=== Textauszug ===
_ _ _ _ _ _ _

Prolog: Bischofswiesen — Ramsau (12 km)

Kaum der Erwähnung wert, aber bis Ramsau fährt nun mal kein Fernzug. Und am Hotel Hochkalter sollte man nicht vorbeifahren: Der Wellnessbereich mit großem Pool ist nach einem langen Tag in der Bahn nicht zu verachten. Sehr freundlich ist man da auch, es gibt eine gute Küche, was will man mehr zum Urlaubsauftakt?

 

1. Etappe: Ramsau — Hirschbichl — Zell am See — Großglockner-Hochalpenstraße — Wallackhaus (95 km)

Gestärkt von einer opulenten Müesli-Auswahl, nehme ich gleich zu Beginn eine der härteren Steigungen des Alpenraums in Angriff. Eine halbe Stunde darf man sich auf der Hirschbichl-Straße locker einrollen, dann wird man mit 500 Metern Weges à 23 Prozent Steigung konfrontiert. Mit meiner 39/26-Übersetzung schaffe ich es bis zur Hälfte, dann verreiße ich minimal den Lenker, muss anhalten — und schaffe es nicht mehr, wieder anzufahren. Na gut, wer sein Velo liebt …

Die Abfahrt ist stellenweise sogar noch steiler. Beschildert sind sage und schreibe 30%. Und wenn man eine extrem steile Straße mehr runterbremst als -fährt, und plötzlich kippt die Fahrbahn weg, ist man geneigt, das zu glauben.

_ _ _ _ _ _ _

=== Zeilen ===
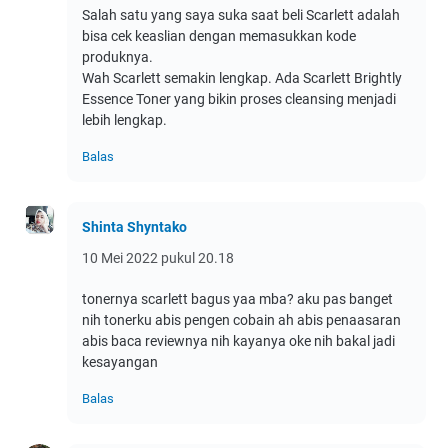
Salah satu yang saya suka saat beli Scarlett adalah
bisa cek keaslian dengan memasukkan kode
produknya.
Wah Scarlett semakin lengkap. Ada Scarlett Brightly
Essence Toner yang bikin proses cleansing menjadi
lebih lengkap.
Balas
Shinta Shyntako
10 Mei 2022 pukul 20.18
tonernya scarlett bagus yaa mba? aku pas banget
nih tonerku abis pengen cobain ah abis penaasaran
abis baca reviewnya nih kayanya oke nih bakal jadi
kesayangan
Balas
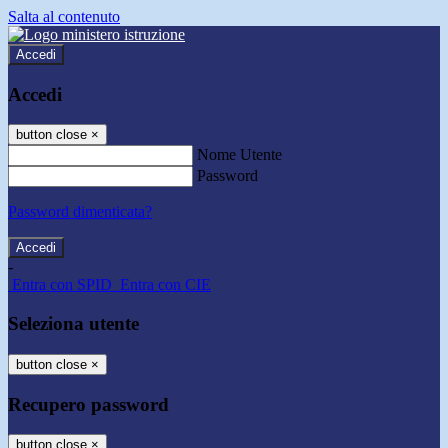
Salta al contenuto
Accedi
Accedi
button close
×
Nome Utente
Password
Password dimenticata?
-
Entra con SPID
Entra con CIE
Seleziona utente
button close
×
Recupero password
button close
×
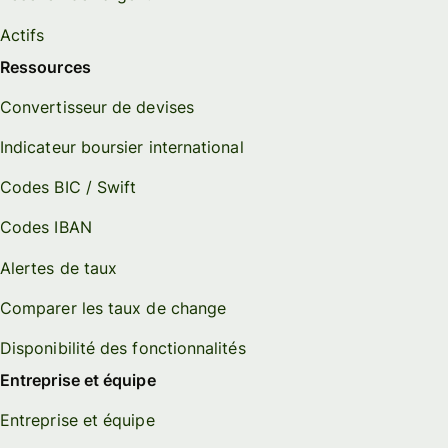
Actifs
Ressources
Convertisseur de devises
Indicateur boursier international
Codes BIC / Swift
Codes IBAN
Alertes de taux
Comparer les taux de change
Disponibilité des fonctionnalités
Entreprise et équipe
Entreprise et équipe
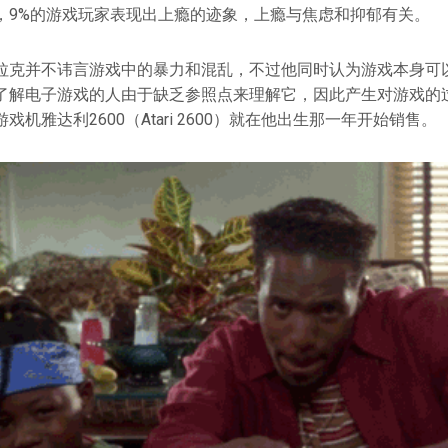
，9%的游戏玩家表现出上瘾的迹象，上瘾与焦虑和抑郁有关。
拉克并不讳言游戏中的暴力和混乱，不过他同时认为游戏本身可
了解电子游戏的人由于缺乏参照点来理解它，因此产生对游戏的过
机雅达利2600（Atari 2600）就在他出生那一年开始销售。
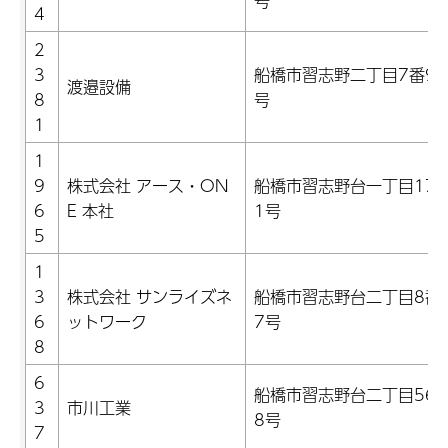
号
4
2
3
船橋市習志野二丁目7番9-
渡邉設備
8
号
1
1
9
株式会社 アース・ON
船橋市習志野台一丁目17
6
E 本社
1号
5
1
3
株式会社 サンライズネ
船橋市習志野台二丁目8番
6
ットワーク
7号
8
6
船橋市習志野台二丁目56
3
市川工業
8号
7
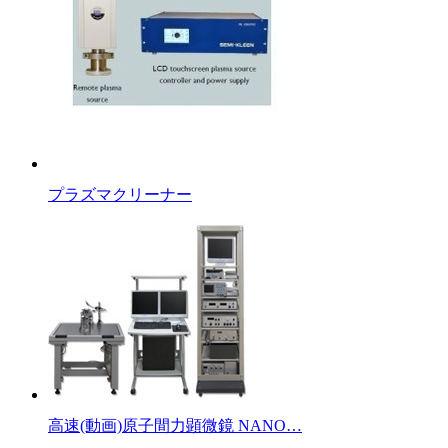
プラズマクリーナー
高速(動画)原子間力顕微鏡 NANO…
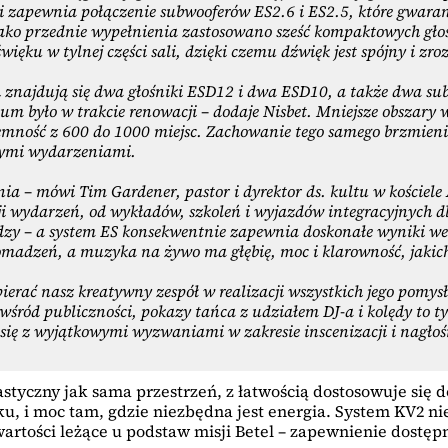
ci zapewnia połączenie subwooferów ES2.6 i ES2.5, które gwaran
 jako przednie wypełnienia zastosowano sześć kompaktowych gło
ięku w tylnej części sali, dzięki czemu dźwięk jest spójny i z
 znajdują się dwa głośniki ESD12 i dwa ESD10, a także dwa su
 było w trakcie renowacji – dodaje Nisbet. Mniejsze obszary w
ojemność z 600 do 1000 miejsc. Zachowanie tego samego brzmien
nymi wydarzeniami.
a – mówi Tim Gardener, pastor i dyrektor ds. kultu w kościele
wydarzeń, od wykładów, szkoleń i wyjazdów integracyjnych dla
dzy – a system ES konsekwentnie zapewnia doskonałe wyniki we 
omadzeń, a muzyka na żywo ma głębię, moc i klarowność, jaki
erać nasz kreatywny zespół w realizacji wszystkich jego pomys
śród publiczności, pokazy tańca z udziałem DJ-a i kolędy to ty
 się z wyjątkowymi wyzwaniami w zakresie inscenizacji i nagło
astyczny jak sama przestrzeń, z łatwością dostosowuje się
ku, i moc tam, gdzie niezbędna jest energia. System KV2 n
artości leżące u podstaw misji Betel – zapewnienie dostęp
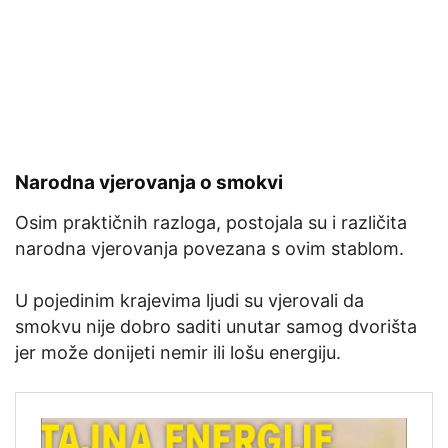
Narodna vjerovanja o smokvi
Osim praktičnih razloga, postojala su i različita
narodna vjerovanja povezana s ovim stablom.
U pojedinim krajevima ljudi su vjerovali da
smokvu nije dobro saditi unutar samog dvorišta
jer može donijeti nemir ili lošu energiju.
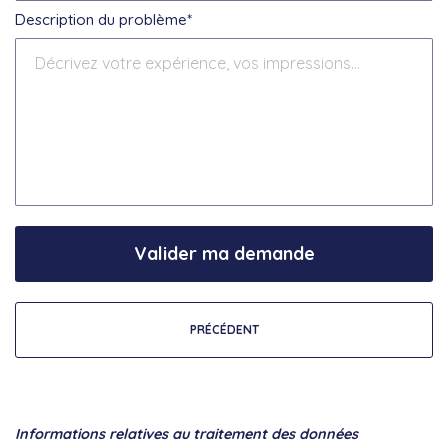
Description du problème*
Valider ma demande
PRÉCÉDENT
Informations relatives au traitement des données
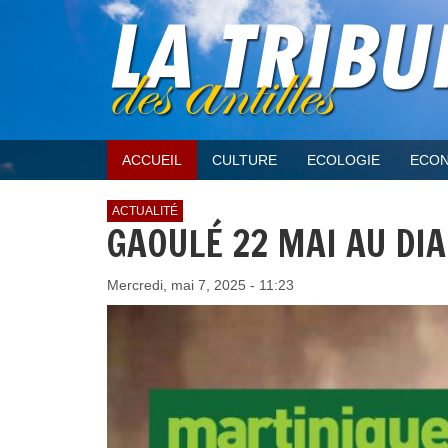
ACCUEIL
CULTURE
ECOLOGIE
ECON
ACTUALITÉ
GAOULÉ 22 MAI AU DI
Mercredi, mai 7, 2025 - 11:23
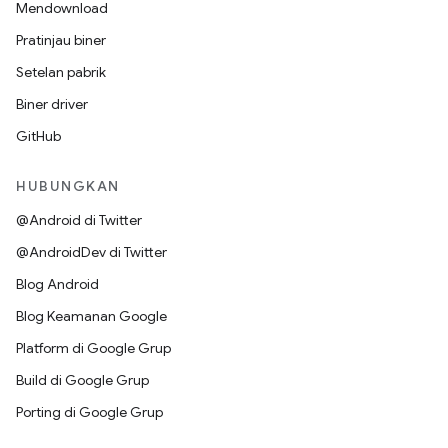
Mendownload
Pratinjau biner
Setelan pabrik
Biner driver
GitHub
HUBUNGKAN
@Android di Twitter
@AndroidDev di Twitter
Blog Android
Blog Keamanan Google
Platform di Google Grup
Build di Google Grup
Porting di Google Grup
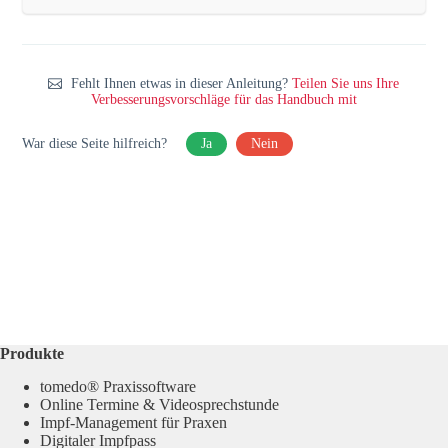
Fehlt Ihnen etwas in dieser Anleitung?
Teilen Sie uns Ihre
Verbesserungsvorschläge für das Handbuch mit
War diese Seite hilfreich?
Ja
Nein
Produkte
tomedo® Praxissoftware
Online Termine & Videosprechstunde
Impf-Management für Praxen
Digitaler Impfpass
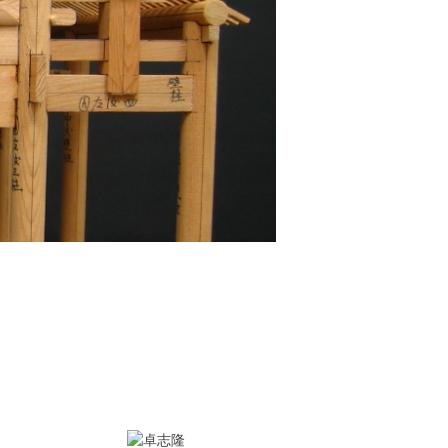
本系通過110年大專院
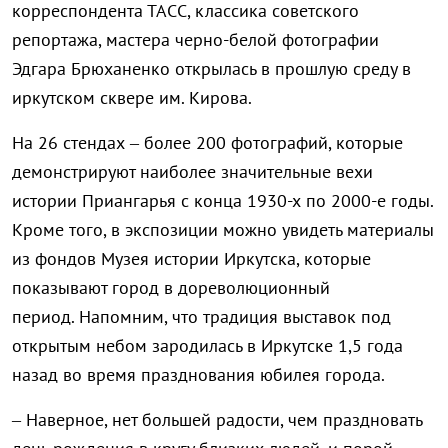
корреспондента ТАСС, классика советского
репортажа, мастера черно-белой фотографии
Эдгара Брюханенко открылась в прошлую среду в
иркутском сквере им. Кирова.
На 26 стендах – более 200 фотографий, которые
демонстрируют наиболее значительные вехи
истории Приангарья с конца 1930-х по 2000-е годы.
Кроме того, в экспозиции можно увидеть материалы
из фондов Музея истории Иркутска, которые
показывают город в дореволюционный
период. Напомним, что традиция выставок под
открытым небом зародилась в Иркутске 1,5 года
назад во время празднования юбилея города.
– Наверное, нет большей радости, чем праздновать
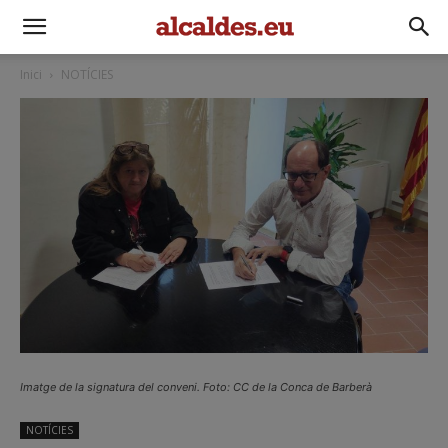
Inici
NOTÍCIES
Imatge de la signatura del conveni. Foto: CC de la Conca de Barberà
NOTÍCIES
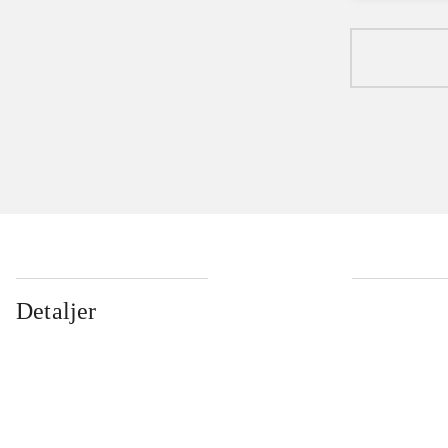
Detaljer
...
...
...
...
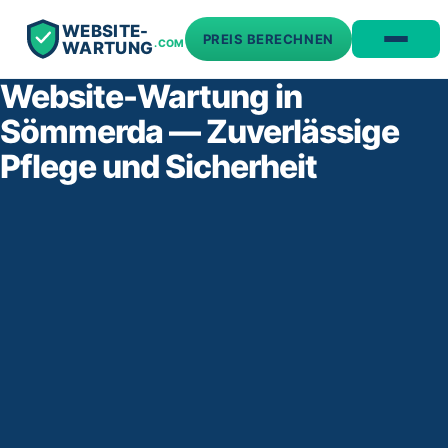
WEBSITE-
PREIS BERECHNEN
.COM
WARTUNG
Website-Wartung in
Sömmerda — Zuverlässige
Pflege und Sicherheit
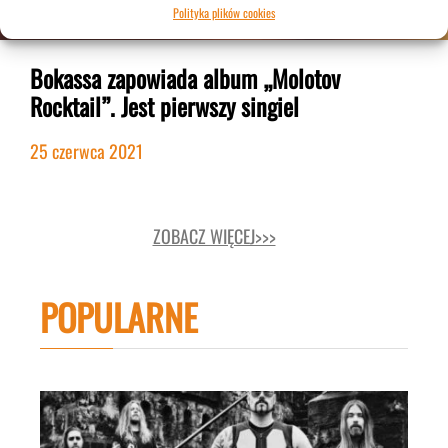
Polityka plików cookies
Bokassa zapowiada album „Molotov
Rocktail”. Jest pierwszy singiel
25 czerwca 2021
ZOBACZ WIĘCEJ>>>
POPULARNE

_ _ _ _ _ _ _

=== Verständnis prüfen ===
a – Welche Orte und Stationen nennt die Überschrift der 1. Etappe im Textauszug? Zähle alle auf.
b – Welche Steigung haben laut Textauszug die 500 Meter auf der Hirschbichl-Straße?
c – Schreibe aus dem Textauszug den Abschnitt von „Gestärkt von einer“ bis einschließlich „das zu glauben.“ ab.

=== Lösungen ===
a – Ramsau, Hirschbichl, Zell am See, Großglockner-Hochalpenstraße, Wallackhaus

b – 23 Prozent.

c –
Gestärkt von einer opulenten Müesli-Auswahl, nehme ich gleich zu Beginn eine der härteren Steigungen des Alpenraums in Angriff. Eine halbe Stunde darf man sich auf der Hirschbichl-Straße locker einrollen, dann wird man mit 500 Metern Weges à 23 Prozent Steigung konfrontiert. Mit meiner 39/26-Übersetzung schaffe ich es bis zur Hälfte, dann verreiße ich minimal den Lenker, muss anhalten — und schaffe es nicht mehr, wieder anzufahren. Na gut, wer sein Velo liebt …

Die Abfahrt ist stellenweise sogar noch steiler. Beschildert sind sage und schreibe 30%. Und wenn man eine extrem steile Straße mehr runterbremst als -fährt, und plötzlich kippt die Fahrbahn weg, ist man geneigt, das zu glauben.